Discussion in 'Economics' started by JamesL, Jun 15, 2012.

  1. Tsing Tao

    Tsing Tao

    +1
     
    #11     Jun 18, 2012
  2. In the immortal words of the late great Ed Hart: "Equity is freedom."
    He said that while talking about people who were doing 2nd mortgages to take out the equity in their homes back in the early 90s, (which was a kind of dress rehearsal for today's economy) like, as he put it, "they were afraid of their neighbors doing an LBO on their house."
     
    #12     Jun 18, 2012
  3. There is only about ~900 billion paper and coin dollars.
    There is about ~14 trillion dollars worth of credit supplied by banks.
    There is about ~55 trillion dollars in total debt, again, supplied by banks.
    What backs the dollar is the faith that the 14 trillion dollars will some day pay the 55 trillion dollars off.
    Looks like US is operating a Ponzi/Pyramid/Heads I win Tails You lose scam on global scale since Nixon Shock.
     
    #13     Jun 19, 2012
  4. another deceiving statistic. The reason home equity is rising is because short sales and foreclosures are taking homes with negative equity out of the equation.

    Suppose you have two homes, one with -$100,000 equity and the other with +$200,000 equity, and suppose the one with negative equity is foreclosed on. Guess what? The total equity just rose by 100%.
     
    #14     Jun 20, 2012
  5. paying down a mortgage is for people who don't have a clue how to invest money. I can't believe on a board with supposedly savvy investors/traders, anyone would want to pay down a 2.8% loan. Really, aren't you smart enough to find something that has a better return?

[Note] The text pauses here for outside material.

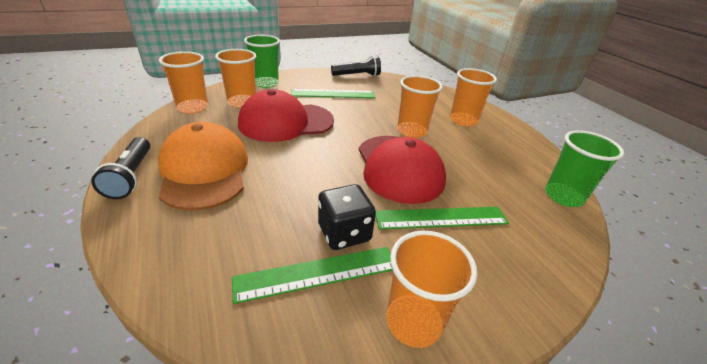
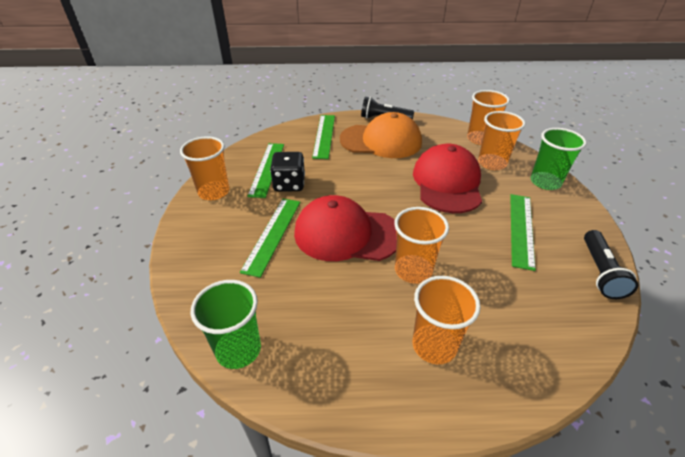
camera: 115 degrees right, 5 degrees up
none -> green ruler [312,115,335,159]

    This is what i'd expect on a Suze orman forum, not ELITE trader
    :D
     
    #15     Jun 20, 2012
  6. achilles28

    achilles28

    #16     Jun 20, 2012
  7. Sure tell us what provides a risk free return of more 2.8% in today's economic environment
     
    #17     Jun 20, 2012
  8. that's what we all use to think in 1999. Some of those forclosed houses are the result of refinancing and putting it all in the stockmarlet.